REVIEW by Jonathan Edwards

NWR Issue r4

We Don’t Know What We’re Doing

by Thomas Morris

Thomas Morris’ We Don’t Know What We’re Doing is a collection of short stories set in the author’s native Caerphilly. In its subject matter of small town life and its eccentricities, its cumulative celebration of a community, it belongs on a shelf alongside Under Milk Wood and Sherwood Anderson’s Winesburg, Ohio. What’s most exciting is that this is a collection with the literary sophistication, ambition and variety of approach to justify those comparisons. The publication of this debut volume is I think a very exciting moment for literature in Wales.

One of the key features of Morris’ technique is a zany humour, an art with the non sequitur which might remind us of the work of Denis Johnson, and which replicates wonderfully the arbitrariness of real life.
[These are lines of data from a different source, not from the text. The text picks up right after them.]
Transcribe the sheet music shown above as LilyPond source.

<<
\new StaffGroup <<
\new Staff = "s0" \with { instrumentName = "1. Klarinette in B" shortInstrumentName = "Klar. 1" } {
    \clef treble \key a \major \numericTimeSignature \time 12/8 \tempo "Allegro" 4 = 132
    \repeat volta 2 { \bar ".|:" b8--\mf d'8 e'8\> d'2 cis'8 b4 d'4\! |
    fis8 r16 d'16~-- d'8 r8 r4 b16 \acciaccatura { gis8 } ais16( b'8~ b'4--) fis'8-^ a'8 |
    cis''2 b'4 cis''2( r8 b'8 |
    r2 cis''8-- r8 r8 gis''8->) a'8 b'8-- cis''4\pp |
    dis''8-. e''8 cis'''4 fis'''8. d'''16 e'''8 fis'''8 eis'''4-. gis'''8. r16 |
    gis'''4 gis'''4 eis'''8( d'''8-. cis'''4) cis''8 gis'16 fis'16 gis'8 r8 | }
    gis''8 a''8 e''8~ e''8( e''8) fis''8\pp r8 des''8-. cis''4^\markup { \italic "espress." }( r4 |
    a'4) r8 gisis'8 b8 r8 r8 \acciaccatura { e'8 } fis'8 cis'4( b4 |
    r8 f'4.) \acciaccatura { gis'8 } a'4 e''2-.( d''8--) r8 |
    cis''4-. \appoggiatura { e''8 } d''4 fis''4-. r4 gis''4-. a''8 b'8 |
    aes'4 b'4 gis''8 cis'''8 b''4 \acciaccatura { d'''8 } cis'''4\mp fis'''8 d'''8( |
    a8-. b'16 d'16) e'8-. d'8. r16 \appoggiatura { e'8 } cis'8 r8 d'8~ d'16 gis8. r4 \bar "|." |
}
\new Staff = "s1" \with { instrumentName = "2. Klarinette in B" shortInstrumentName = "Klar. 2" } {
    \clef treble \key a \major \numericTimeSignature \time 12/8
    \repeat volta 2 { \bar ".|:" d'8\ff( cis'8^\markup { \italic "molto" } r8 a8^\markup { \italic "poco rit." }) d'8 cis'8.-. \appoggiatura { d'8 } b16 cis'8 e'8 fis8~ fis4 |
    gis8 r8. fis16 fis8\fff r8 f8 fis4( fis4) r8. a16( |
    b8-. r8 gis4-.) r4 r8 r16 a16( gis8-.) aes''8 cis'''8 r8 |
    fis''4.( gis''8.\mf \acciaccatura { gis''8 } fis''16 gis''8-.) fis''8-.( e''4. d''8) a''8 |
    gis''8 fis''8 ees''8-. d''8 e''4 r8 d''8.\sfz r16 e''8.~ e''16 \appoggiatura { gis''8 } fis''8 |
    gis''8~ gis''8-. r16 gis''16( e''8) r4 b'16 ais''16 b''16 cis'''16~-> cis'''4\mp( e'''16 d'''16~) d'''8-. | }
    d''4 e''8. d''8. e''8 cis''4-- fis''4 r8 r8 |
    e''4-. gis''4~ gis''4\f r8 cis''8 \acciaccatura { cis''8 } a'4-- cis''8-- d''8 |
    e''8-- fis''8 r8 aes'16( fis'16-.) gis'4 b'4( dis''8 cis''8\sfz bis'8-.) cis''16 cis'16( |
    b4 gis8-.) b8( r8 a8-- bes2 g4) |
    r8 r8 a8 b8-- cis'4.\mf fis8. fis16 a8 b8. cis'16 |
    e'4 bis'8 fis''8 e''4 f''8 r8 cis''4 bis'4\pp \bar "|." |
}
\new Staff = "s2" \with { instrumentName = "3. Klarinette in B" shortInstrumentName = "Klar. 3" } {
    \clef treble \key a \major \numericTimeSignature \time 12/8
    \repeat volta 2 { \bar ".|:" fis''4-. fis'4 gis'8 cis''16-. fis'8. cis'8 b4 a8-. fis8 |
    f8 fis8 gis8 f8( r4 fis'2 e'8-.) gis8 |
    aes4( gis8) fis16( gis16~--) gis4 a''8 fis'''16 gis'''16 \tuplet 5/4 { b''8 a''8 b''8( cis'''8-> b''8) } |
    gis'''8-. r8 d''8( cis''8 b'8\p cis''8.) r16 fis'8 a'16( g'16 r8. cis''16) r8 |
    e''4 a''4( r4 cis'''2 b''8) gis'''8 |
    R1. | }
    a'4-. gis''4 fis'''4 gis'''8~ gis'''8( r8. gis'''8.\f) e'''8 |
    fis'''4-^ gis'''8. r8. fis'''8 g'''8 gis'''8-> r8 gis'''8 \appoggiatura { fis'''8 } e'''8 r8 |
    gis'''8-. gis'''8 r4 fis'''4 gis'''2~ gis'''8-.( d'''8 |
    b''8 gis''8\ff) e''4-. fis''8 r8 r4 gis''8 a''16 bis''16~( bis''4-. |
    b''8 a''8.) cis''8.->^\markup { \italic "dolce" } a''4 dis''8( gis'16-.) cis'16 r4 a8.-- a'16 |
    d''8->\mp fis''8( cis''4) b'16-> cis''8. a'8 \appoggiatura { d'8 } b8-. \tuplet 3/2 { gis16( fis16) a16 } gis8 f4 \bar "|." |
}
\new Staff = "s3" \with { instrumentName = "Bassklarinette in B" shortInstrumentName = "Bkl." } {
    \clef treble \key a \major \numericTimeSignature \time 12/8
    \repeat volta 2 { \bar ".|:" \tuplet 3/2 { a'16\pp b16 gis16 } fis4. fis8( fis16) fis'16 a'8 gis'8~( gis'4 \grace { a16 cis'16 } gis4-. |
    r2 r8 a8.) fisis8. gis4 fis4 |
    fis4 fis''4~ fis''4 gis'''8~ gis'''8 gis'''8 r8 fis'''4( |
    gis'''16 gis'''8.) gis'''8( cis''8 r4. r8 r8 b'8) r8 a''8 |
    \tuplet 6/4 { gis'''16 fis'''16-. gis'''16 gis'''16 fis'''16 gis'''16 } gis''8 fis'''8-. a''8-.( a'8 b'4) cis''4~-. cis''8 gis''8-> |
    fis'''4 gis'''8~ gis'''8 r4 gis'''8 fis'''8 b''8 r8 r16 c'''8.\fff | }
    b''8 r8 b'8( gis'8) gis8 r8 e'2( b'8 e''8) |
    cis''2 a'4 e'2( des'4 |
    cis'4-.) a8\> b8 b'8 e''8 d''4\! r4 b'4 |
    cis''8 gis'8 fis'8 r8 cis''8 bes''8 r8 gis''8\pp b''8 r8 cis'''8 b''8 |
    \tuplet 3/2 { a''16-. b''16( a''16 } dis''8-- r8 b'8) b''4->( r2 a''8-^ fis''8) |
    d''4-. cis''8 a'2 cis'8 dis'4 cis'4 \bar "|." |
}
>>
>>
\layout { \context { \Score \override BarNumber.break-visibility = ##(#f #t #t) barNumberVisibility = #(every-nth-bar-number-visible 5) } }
At the same time, one is aware of the artful crafting of these stories, the way in which each apparently meaningless detail contributes to the whole. In ‘Fugue’, for example – which focuses partly on the relationship between the central character and her parents – her boyfriend, we are told, is ‘working as the sound man on a documentary series about a housing estate in Glasgow. There are three episodes… each one focused on a different family.’ ‘Castle View’, about a teacher, works through motifs of looking – the protagonist cutting ‘pictures of smiling men and women’ out of magazines to prepare an educational resource, or watching porn on his phone while his wife is out – leading to a conclusion in which he looks in at his kitchen from the garden and ‘it seems like he’s looking at someone else’s home.’ Raymond Carver’s wonderful story ‘Viewfinder’ seems to be an influence here, but it is the way Morris has digested such influences to create his own fictional world, balancing art and authenticity, which is so impressive.

The book is also a riot to read, as the author’s comic vision leads to some wonderful set pieces. In ‘Big Pit’, the protagonist’s unpredictable sister brings home a Japanese exchange student called Sumiko, a girl who ‘was pretty and delicate-looking, as if she’d been drawn with a thin-nib pencil,’ and the story finds the three of them down the mine in Blaenavon. And ‘17’ is about a boy who tries to get over an ex-girlfriend by arranging ‘a town wrestling contest where I fought women and only women. On a big patch of grass beside Caerphilly Castle I assembled a makeshift wrestling ring, and each Saturday would charge £1.50 for a female to wrestle me.’

If We Don’t Know What We’re Doing is comic, though, Morris shows himself able to deal with a breadth of emotional experience. This is a first collection, and yet we’re treated to a master class in the variety of approaches to the short story. Here’s a story written in the second person. Here’s a story in chapters. Here’s a story with a happy ending. Here’s a story that’s sad. ‘Nos Da’, which is my own least liked in the collection, but does show the author’s range, shrugs off the realist focus of the book to imagine an afterlife, focusing on characters who have already died. The majority of stories are about the young but ‘Strange Traffic’, my favourite in the collection, gives us the wonderfully realised Jimmy Hughes, a pensioner trying to get a date for the Big Cheese festival. We Don’t Know What We’re Doing isn’t Cloud Atlas, thank God, but the variety is impressive, and the wonderful ending of ‘Strange Traffic’ suggests that Morris may be as adept at channelling Richard Curtis as he is David Mitchell.

Perhaps the greatest achievement of these stories, though, is the people they capture. The town psychiatrist who wears high heels to the closing-down sale of a video store, the life-on-the dole protagonist of ‘How Sad, How Lovely’, the single mum with the tennis-mad son, who’s visited by a plumber and his son in ‘a mini plumber’s outfit’ – every detail of these lives is laid out with such empathy that these characters live with you.

All in all, then, We Don’t Know What We’re Doing is a truly marvellous thing. The extent of its accomplishment is clear from the other writers name-checked in this review. Which other books from Wales this year will seriously bear mention in the same breath as Dylan Thomas, Sherwood Anderson, Denis Johnson or Raymond Carver? This is a first book, and it’s important not to get too carried away, but on the evidence of this work, here’s a young writer with a very bright future indeed.

Jonathan Edwards won the Costa poetry award earlier this year with his debut collection, My Family and Other Superheroes (Seren, 2014).